Sócio do irmão de Ratinho Jr. venceu licitações de R$ 146 milhões na Celepar

Um levantamento recente aponta que a empresa Linea Tecnologia em Comunicação Ltda. acumulou contratos e registros de preços que somam R$ 146 milhões junto à Celepar (Companhia de Tecnologia da Informação e Comunicação do Paraná). O caso ganha contornos políticos e éticos pelo fato de o proprietário da Linea, Rodolfo de Souza Aires, ser sócio de Gabriel Martinez Massa, irmão do governador Ratinho Júnior (PSD).

​De acordo com dados extraídos do Portal da Transparência, a ascensão da Linea nos contratos estaduais coincidiu com a aproximação societária entre Aires e o irmão do governador. Em abril de 2023, Gabriel Massa — que preside o Grupo Massa — tornou-se sócio de Rodolfo Aires na empresa TLA Brasil Tecnologia em Monitores Ltda. No mesmo período, a Linea viu o valor de suas licitações na estatal saltar de R$ 8 milhões em 2022 para cifras que superaram os R$ 79 milhões em 2025.

​Crescimento exponencial e baixa concorrência

​A trajetória financeira da Linea na Celepar chama a atenção pela velocidade e pelo perfil das disputas:

  • 2022: A empresa venceu o Pregão Eletrônico nº 1176/2022 por R$ 8,05 milhões.
  • 2023: O valor saltou para R$ 36,1 milhões.
  • 2024: Registrou-se uma nova fatia de R$ 26,4 milhões.
  • 2025: A empresa homologou um certame de R$ 79,2 milhões.

​Deputados da oposição na Assembleia Legislativa do Paraná (ALEP) destacam que as licitações vencidas pela Linea contaram com um número reduzido de participantes — em alguns casos, apenas dois concorrentes — e enfrentaram impugnações de outras empresas, que questionavam critérios técnicos dos editais.

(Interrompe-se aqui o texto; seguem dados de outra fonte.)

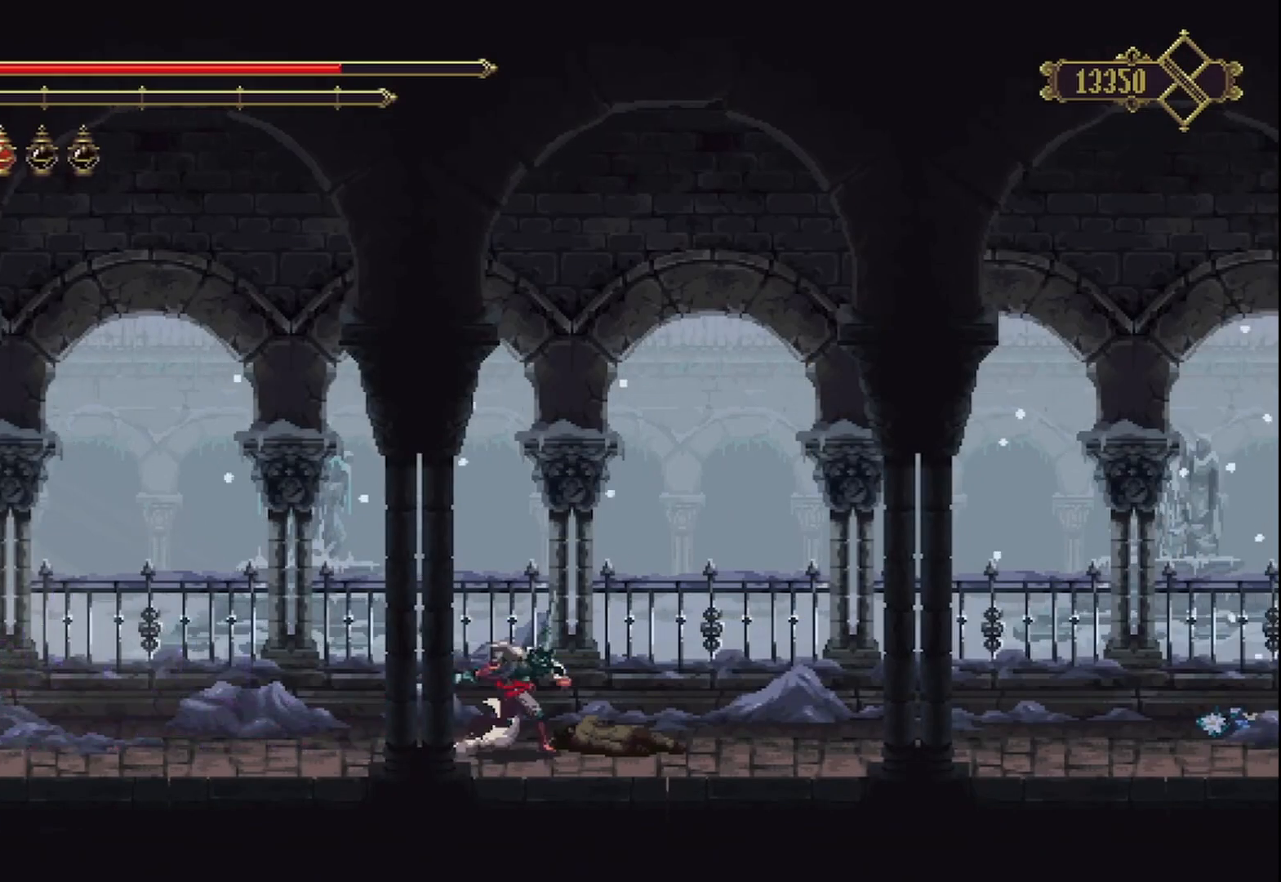
{"buttons": ["R2"], "left_stick": "right", "right_stick": "center", "events": [[42, "R2", "down"], [167, "R2", "up"], [250, "R2", "down"], [417, "R2", "up"], [500, "R2", "down"]]}
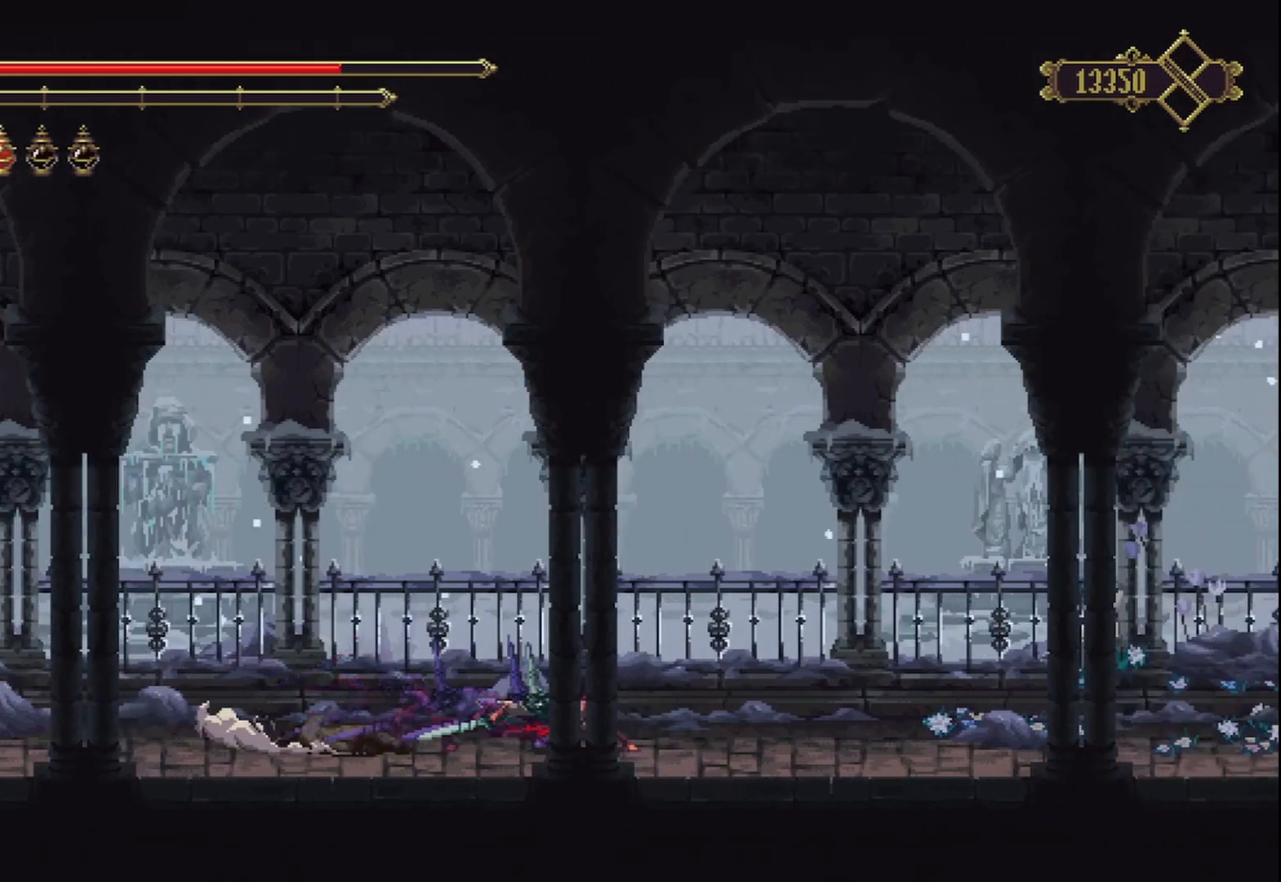
{"buttons": [], "left_stick": "right", "right_stick": "center", "events": [[125, "R2", "up"]]}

​Desdobramentos recentes e privatização em xeque

​A revelação desses contratos ocorre em um momento crítico para a Celepar. Nas últimas semanas, o Tribunal de Contas do Estado (TCE-PR) esteve no centro de uma batalha jurídica sobre a privatização da companhia. Embora o tribunal tenha chegado a suspender o processo em dezembro de 2025 por falta de estudos de impacto, uma decisão recente (23 de janeiro de 2026) liberou o governo para retomar o cronograma de desestatização.

​A oposição, liderada pelo deputado Arilson Chiorato (PT), protocolou representações para que o Ministério Público do Paraná (MP-PR) e o próprio TCE investiguem se a relação societária entre o irmão do governador e o dono da Linea influenciou a escolha da empresa. “Vender uma empresa que guarda dados sensíveis dos paranaenses enquanto surgem denúncias de vínculos indiretos com o núcleo familiar do governador é colocar o Estado em risco”, afirmou Chiorato.

​Posicionamentos

​Em nota oficial, a Celepar informou que todos os processos licitatórios seguiram rigorosamente a Lei das Estatais e o regulamento interno da companhia, sendo pautados pela transparência e ampla concorrência. A estatal ressaltou ainda que, embora o valor homologado nas atas de registro de preços seja alto, o valor efetivamente pago até o momento é significativamente menor (cerca de R$ 2,8 milhões), dependendo da demanda real dos órgãos públicos.

​A assessoria de Gabriel Massa e a Linea Tecnologia afirmam que a sociedade entre Gabriel e Rodolfo Aires ocorre em uma empresa privada (TLA Brasil) que não possui contratos com o governo estadual e que a Linea atua no mercado de tecnologia de forma independente.